Pukul 9 pagi kami bersiap melanjutkan perjalanan kembali menuju Kota Jogja. Sebenarnya dari Surabaya-Jogja akan lebih dekat jika melewati Solo. Namun dikarenakan ada macet di rute tersebut, akhirnya kami kembali ke Jogja muter lagi melewati Semarang. Sepanjang perjalanan tak henti-hentinya aku mengagung-agungkan namaNya. Sungguh BumiNya sangat indah dan tak patut kita menyombongkan diri dalam keadaan apapun karena Dialah Sang Maha di atas Maha, Dialah yang paling tinggi kedudukannya. Apalah artinya kita dibanding Dia. Bahkan setitik pun tidak.

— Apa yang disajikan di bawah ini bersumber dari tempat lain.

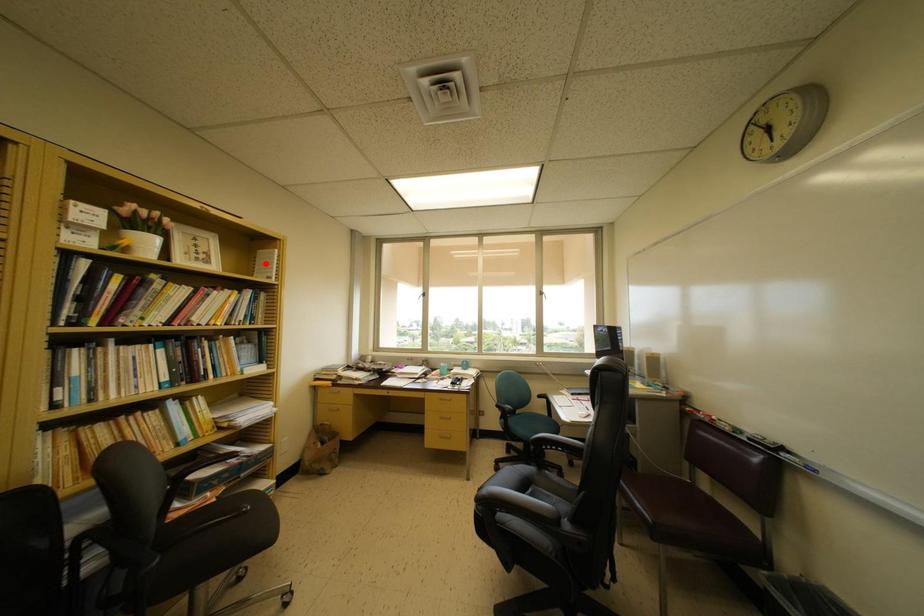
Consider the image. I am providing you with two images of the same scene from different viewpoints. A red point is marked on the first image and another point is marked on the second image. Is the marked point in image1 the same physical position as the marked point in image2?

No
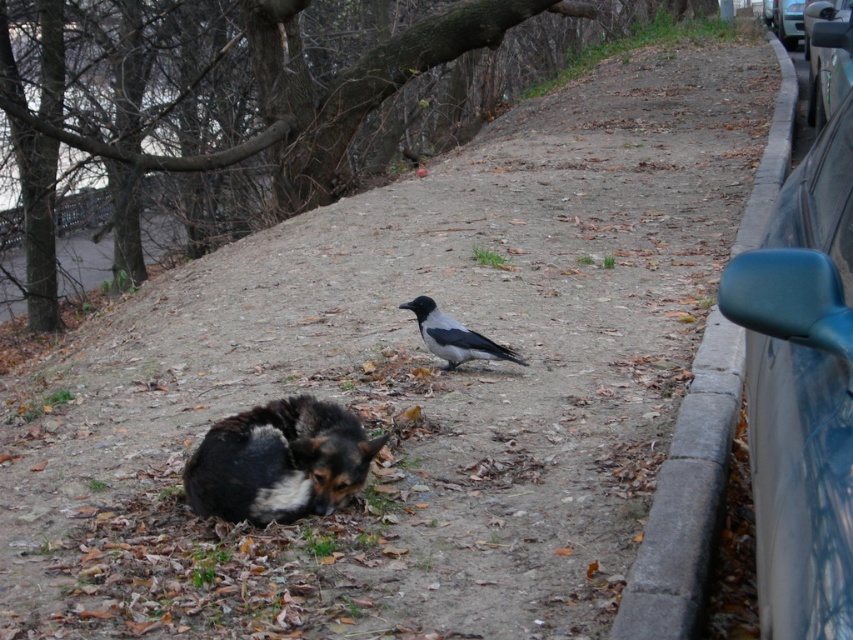
You are a delivery robot that needs to navigate around the black fur dog at lower left and the gray concrete curb at right. Which object is larger in size?

The gray concrete curb at right is bigger than the black fur dog at lower left.

You are standing in the autumn scene and want to pick up two points marked in the image. Which point is closer to you, point (x=825, y=120) or point (x=802, y=19)?

Point (x=825, y=120) is closer to the viewer than point (x=802, y=19).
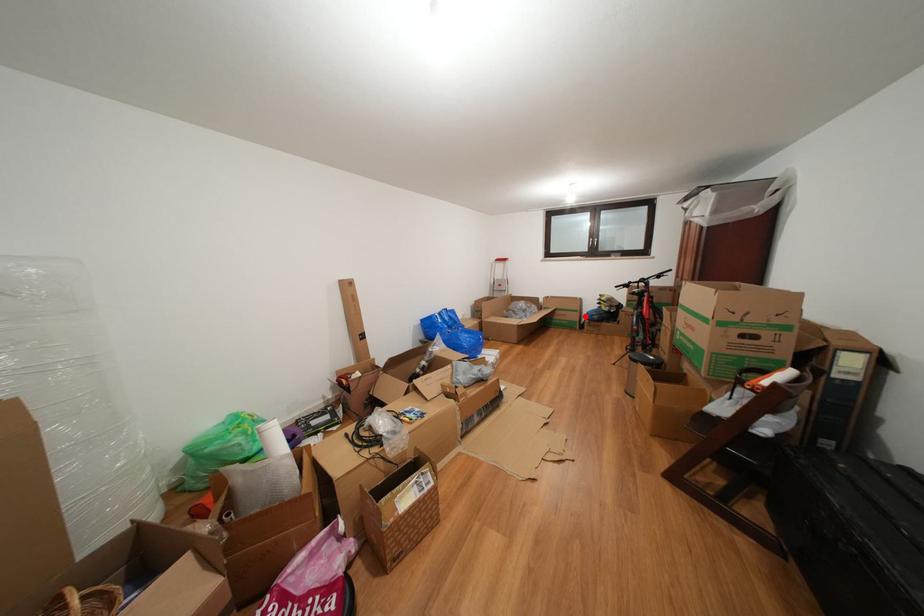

Tengah hari kami memutuskan singgah sejenak di warung Kopi Klotok. Sebuah tempat makan dengan kesan sederhana, seperti rumah penduduk biasa yang terbuat dari kayu dengan posisi agak ke atas bukit. Apik tenan. Makanannya juga tidak kalah enak dengan penampilan rumahnya. Harganya pun sangat bersahabat. Fasilitas dan pemandangannya pun tidak kalah menarik. Pokok'e komplitos.

Setelah makan siang, kami sholat dan melanjutkan perjalanan lagi.

Kami tiba di Jogja waktu ashar daerah setempat.

Tanggal 3 Agustus 2014, kami kembali ke Palembang. Waktu berlalu begitu cepat. Rasanya baru kemarin sampai di Jogja, sekarang sudah harus kembali ke dunia nyata.

Alhamdulillah disyukuri saja, masih ada kesempatan untuk bertemu keluarga dan belajar dunia luar.

Walaupun mudik tidak murah, namun hasil yang didapat juga tidak kalah berharga.